É evidente que não cogitei pesquisar o produto das situações formativas relativas ao Projeto, isto é, situar em que estado formativo estaria o professor depois de ter passado pelo processo Folhas. Tão somente pretendi identificar as situações formativas e caracterizá-las como tais. Entretanto, mais que descrever detalhadamente as situações formativas em cada professor, procurei explicá-las à luz do percurso histórico do Projeto, ou, em outras palavras, estudá-las historicamente, o que significa estudá-las no processo de mudança. (VIGOTSKI, 2003)
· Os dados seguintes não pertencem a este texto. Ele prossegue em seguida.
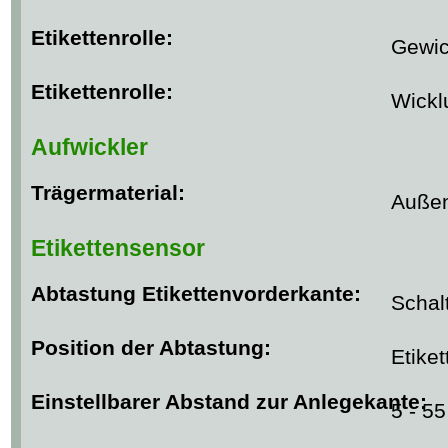
Etikettenrolle:
Gewic
Etikettenrolle:
Wickl
Aufwickler
Trägermaterial:
Außen
Etikettensensor
Abtastung Etikettenvorderkante:
Schal
Position der Abtastung:
Etike
Einstellbarer Abstand zur Anlegekante:
5 - 5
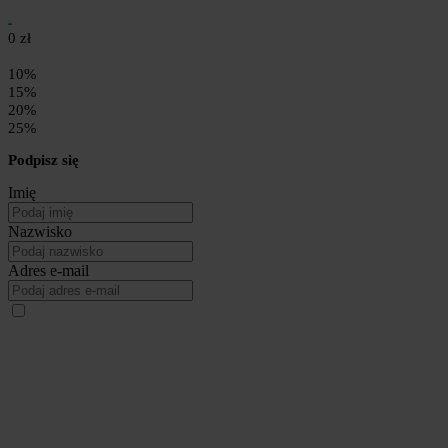
0 zł
10%
15%
20%
25%
Podpisz się
Imię
Nazwisko
Adres e-mail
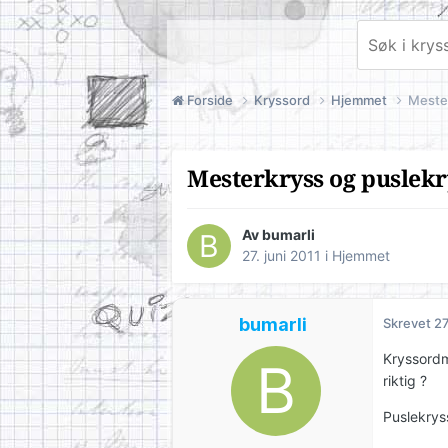
Forside
Kryssord
Hjemmet
Mester
Mesterkryss og puslekr
Av
bumarli
27. juni 2011
i
Hjemmet
bumarli
Skrevet
27
Kryssordma
riktig ?
Puslekryss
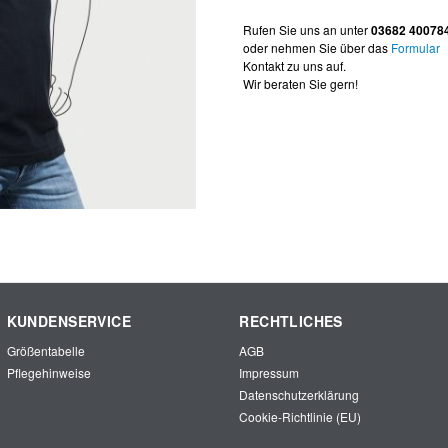
Rufen Sie uns an unter
03682 40078
oder nehmen Sie über das
Formular
Kontakt zu uns auf.
Wir beraten Sie gern!
KUNDENSERVICE
RECHTLICHES
Größentabelle
AGB
Pflegehinweise
Impressum
Datenschutzerklärung
Cookie-Richtlinie (EU)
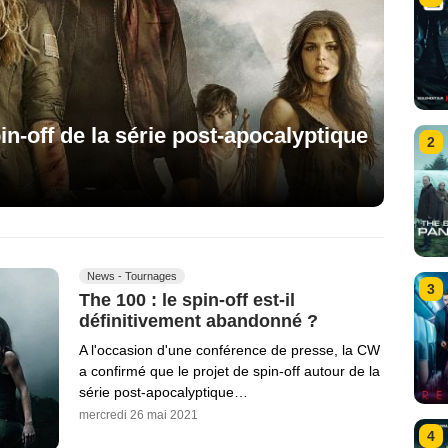
pin-off de la série post-apocalyptique
2
News - Tournages
3
The 100 : le spin-off est-il
définitivement abandonné ?
A l'occasion d'une conférence de presse, la CW
a confirmé que le projet de spin-off autour de la
série post-apocalyptique…
mercredi 26 mai 2021
4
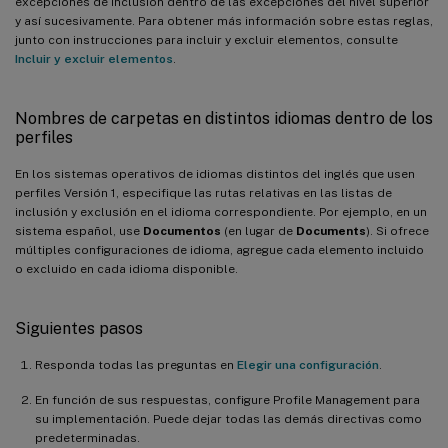
excepciones de inclusión dentro de las excepciones del nivel superior
y así sucesivamente. Para obtener más información sobre estas reglas,
junto con instrucciones para incluir y excluir elementos, consulte
Incluir y excluir elementos
.
Nombres de carpetas en distintos idiomas dentro de los
perfiles
En los sistemas operativos de idiomas distintos del inglés que usen
perfiles Versión 1, especifique las rutas relativas en las listas de
inclusión y exclusión en el idioma correspondiente. Por ejemplo, en un
sistema español, use
Documentos
(en lugar de
Documents
). Si ofrece
múltiples configuraciones de idioma, agregue cada elemento incluido
o excluido en cada idioma disponible.
Siguientes pasos
Responda todas las preguntas en
Elegir una configuración
.
En función de sus respuestas, configure Profile Management para
su implementación. Puede dejar todas las demás directivas como
predeterminadas.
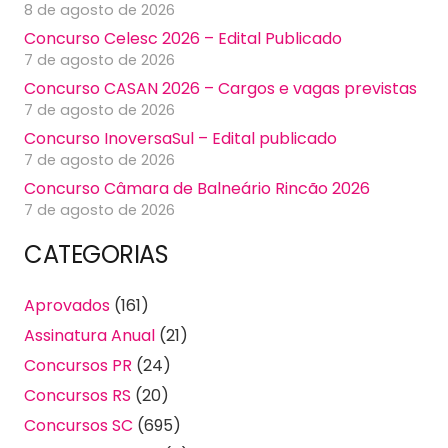
8 de agosto de 2026
Concurso Celesc 2026 – Edital Publicado
7 de agosto de 2026
Concurso CASAN 2026 – Cargos e vagas previstas
7 de agosto de 2026
Concurso InoversaSul – Edital publicado
7 de agosto de 2026
Concurso Câmara de Balneário Rincão 2026
7 de agosto de 2026
CATEGORIAS
Aprovados
(161)
Assinatura Anual
(21)
Concursos PR
(24)
Concursos RS
(20)
Concursos SC
(695)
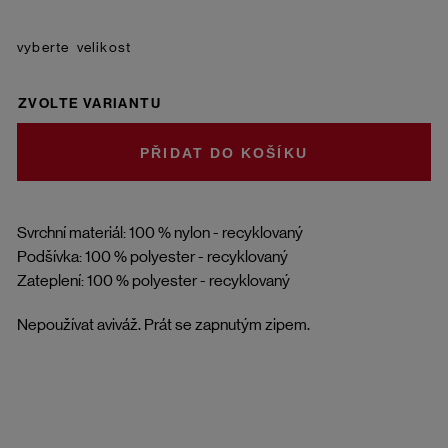
velikost
ZVOLTE VARIANTU
DO KOŠÍKU
Svrchní materiál: 100 % nylon - recyklovaný
Podšívka: 100 % polyester - recyklovaný
Zateplení: 100 % polyester - recyklovaný
Nepoužívat aviváž. Prát se zapnutým zipem.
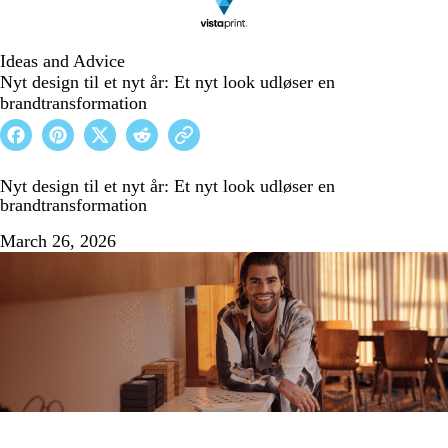
Ideas and Advice
Nyt design til et nyt år: Et nyt look udløser en
brandtransformation
Nyt design til et nyt år: Et nyt look udløser en
brandtransformation
March 26, 2026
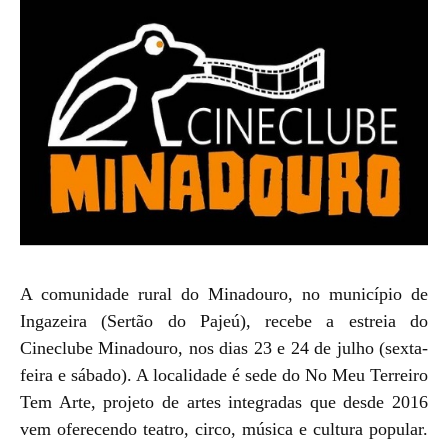
A comunidade rural do Minadouro, no município de
Ingazeira (Sertão do Pajeú), recebe a estreia do
Cineclube Minadouro, nos dias 23 e 24 de julho (sexta-
feira e sábado). A localidade é sede do No Meu Terreiro
Tem Arte, projeto de artes integradas que desde 2016
vem oferecendo teatro, circo, música e cultura popular.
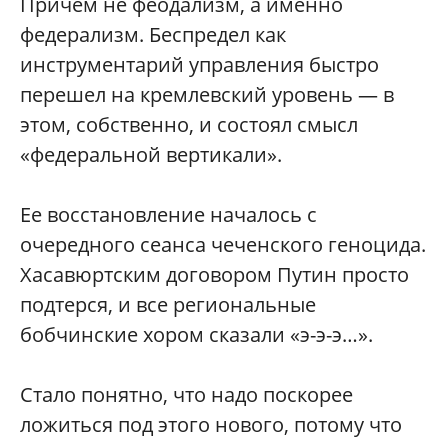
Причем не феодализм, а именно
федерализм. Беспредел как
инструментарий управления быстро
перешел на кремлевский уровень — в
этом, собственно, и состоял смысл
«федеральной вертикали».
Ее восстановление началось с
очередного сеанса чеченского геноцида.
Хасавюртским договором Путин просто
подтерся, и все региональные
бобчинские хором сказали «э-э-э…».
Стало понятно, что надо поскорее
ложиться под этого нового, потому что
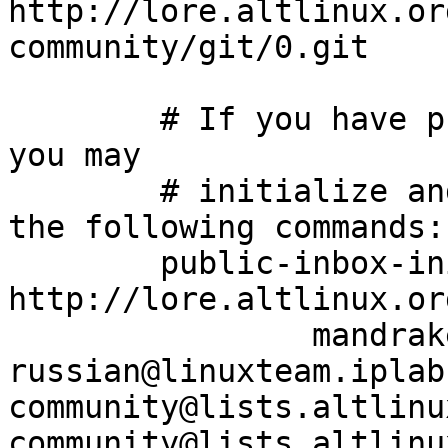
http://lore.altlinux.or
community/git/0.git

	# If you have public-inbox 1.1+ installed, 
you may

	# initialize and index your mirror using 
the following commands:

	public-inbox-init -V2 community community/ 
http://lore.altlinux.or
		mandrake-
russian@linuxteam.iplabs
community@lists.altlinu
community@lists.altlinux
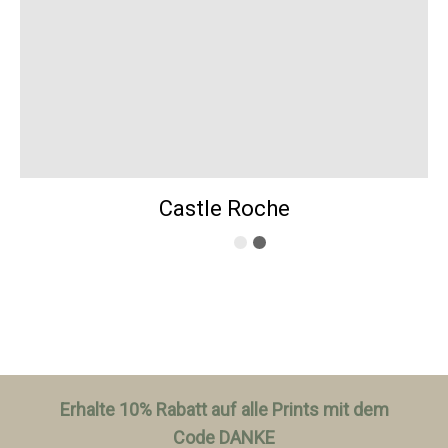
Castle Roche
Erhalte 10% Rabatt auf alle Prints mit dem
Code DANKE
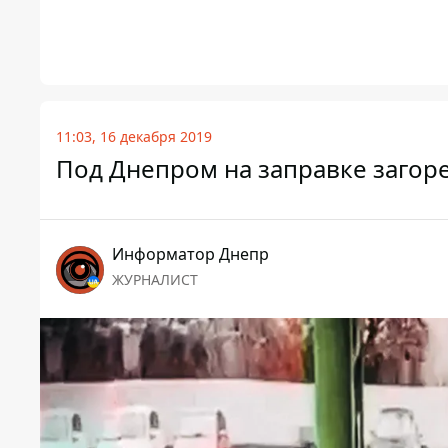
11:03, 16 декабря 2019
Под Днепром на заправке загор
Информатор Днепр
ЖУРНАЛИСТ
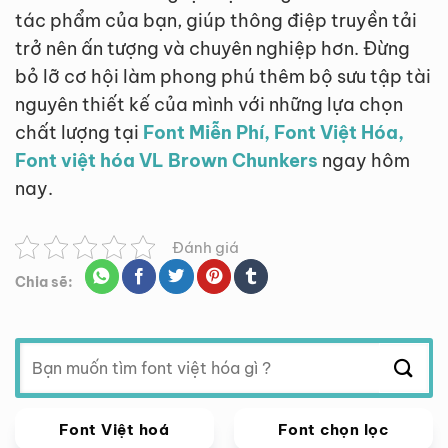
tác phẩm của bạn, giúp thông điệp truyền tải
trở nên ấn tượng và chuyên nghiệp hơn. Đừng
bỏ lỡ cơ hội làm phong phú thêm bộ sưu tập tài
nguyên thiết kế của mình với những lựa chọn
chất lượng tại
Font Miễn Phí, Font Việt Hóa,
Font việt hóa VL Brown Chunkers
ngay hôm
nay.
Đánh giá
Chia sẽ:
Tìm
kiếm:
Font Việt hoá
Font chọn lọc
Também, não realizei a investigação dos processos de formação pela via do Projeto, restringindo-os ao estudo de seus constituintes, em separado e em profundidade, tampouco focalizei as suas diferenças e semelhanças. Pelo contrário, encarei-os como componentes de um todo, que é mais que a soma de suas partes, assim como nos ensina Edgar Morin em obra recente. Para este pensador, não basta conhecer as partes pelo todo, ou conhecer o todo pelas partes, como um círculo vicioso. É necessário extrair da relação parte-todo

[...] um tipo de inteligibilidade baseada na circularidade construtiva da explicação do todo pelas partes e das partes pelo todo, isto é, na qual essas duas explicações, sem poderem anular todos os seus caracteres concorrentes e antagônicos, se tornam complementares, no mesmo movimento que as associa.